“Kto napisze naszą historię” – film o Archiwum Ringelbluma

“Kto napisze naszą historię” to film, który przypomina, że nienawiść wciąż jest ogromnym niebezpieczeństwem. Im więcej lat upływa od zakończenia wojny, tym mniej pamiętamy o tym, jakie były jej skutki i co do niej doprowadziło.

Żydzi uwięzieni w gettach chcieli przekazać prawdę o swoim cierpieniu całemu światu, który wydawał się o nich zapomnieć. Chcieli mówić o wszystkim, co ich dotykało. Przede wszystkim jednak chcieli, by ich historia została opowiedziana przez nich samych, a nie oprawców, którzy ją zniekształcą. I rzeczywiście – im więcej lat upływa od czasu wojny, tym bardziej o prawdę trzeba wręcz walczyć, bo historia ustępuje miejsca “polityce historycznej”.

Roberta Grossman przygląda się w swoim filmie pracy Emanuela Ringelbluma i jego grupy Oneg Szabat, która dokumentowała codzienne życie Żydów w okupowanej Polsce. Zbierano relacje, spisywano pamiętniki, kolekcjonowano rysunki, a nawet papierki po cukierkach. Wszystko to, co świadczyło o losie tych ludzi, o ich istnieniu, o życiu z wyrokiem śmierci.

Życie w czasie Zagłady nie było życiem, ale próbą oszukania nadchodzącej śmierci. Tę walkę większość przegrała. Świadomość zbliżającego się końca wymusiła potrzebę zostawienia po sobie śladu. Dlatego powstało Archiwum Ringelbluma, jedna z najcenniejszych dziś pamiątek po ciemnej, okupacyjnej nocy.

Porusza postawa ludzi, którzy w tak trudnym momencie postanowili walczyć – nie z bronią w ręku, ale tak, jak potrafili. Zebrali materiały, będące świadectwem ich cierpienia. Materiały, które krzyczą w zastępstwie ich zamordowanych autorów.

Oglądając film i patrząc na archiwalne zdjęcia głodujących dzieci, małych szmuglerów, umierających na ulicach ludzi, zastanawiamy się, co my byśmy zrobili w takiej sytuacji. W jaki sposób próbowalibyśmy przetrwać? Czy by nam się udało? Co moglibyśmy zostawić dziś po sobie? Jaką wiedzę przekazać nieznanym nam przyszłym pokoleniom?

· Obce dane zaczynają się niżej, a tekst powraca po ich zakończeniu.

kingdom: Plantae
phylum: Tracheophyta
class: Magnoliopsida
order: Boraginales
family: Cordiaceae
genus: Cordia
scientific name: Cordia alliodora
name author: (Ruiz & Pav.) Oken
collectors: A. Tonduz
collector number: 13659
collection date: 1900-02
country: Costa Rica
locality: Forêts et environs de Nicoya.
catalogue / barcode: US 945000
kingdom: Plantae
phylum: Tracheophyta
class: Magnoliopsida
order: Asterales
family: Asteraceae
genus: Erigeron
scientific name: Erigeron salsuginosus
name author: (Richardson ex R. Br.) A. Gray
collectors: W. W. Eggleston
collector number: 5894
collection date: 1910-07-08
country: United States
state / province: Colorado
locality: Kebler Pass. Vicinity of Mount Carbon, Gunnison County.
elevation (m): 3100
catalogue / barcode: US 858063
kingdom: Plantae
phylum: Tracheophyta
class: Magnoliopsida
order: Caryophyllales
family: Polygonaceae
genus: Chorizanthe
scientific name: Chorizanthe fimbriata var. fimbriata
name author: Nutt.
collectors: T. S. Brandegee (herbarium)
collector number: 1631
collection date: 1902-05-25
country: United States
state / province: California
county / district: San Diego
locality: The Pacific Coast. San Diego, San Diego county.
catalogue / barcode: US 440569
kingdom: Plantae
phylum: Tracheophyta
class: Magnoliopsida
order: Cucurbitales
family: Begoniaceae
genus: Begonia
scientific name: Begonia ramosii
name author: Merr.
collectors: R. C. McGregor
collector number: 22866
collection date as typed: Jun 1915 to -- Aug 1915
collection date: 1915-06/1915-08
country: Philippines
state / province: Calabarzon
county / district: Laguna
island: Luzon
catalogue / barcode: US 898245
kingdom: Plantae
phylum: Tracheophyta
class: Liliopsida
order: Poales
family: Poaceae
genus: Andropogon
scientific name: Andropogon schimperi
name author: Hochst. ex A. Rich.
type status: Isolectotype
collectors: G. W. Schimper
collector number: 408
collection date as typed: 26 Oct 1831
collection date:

Dziś nienawiść jest coraz silniejsza. Niechęć do innych, obcych nie jest już powodem do wstydu. Znowu możemy obserwować brutalizację życia codziennego i naszych wzajemnych relacji. Nie szanujemy siebie nawzajem. Tylko czy na pewno nie wiemy, do czego nas to może doprowadzić?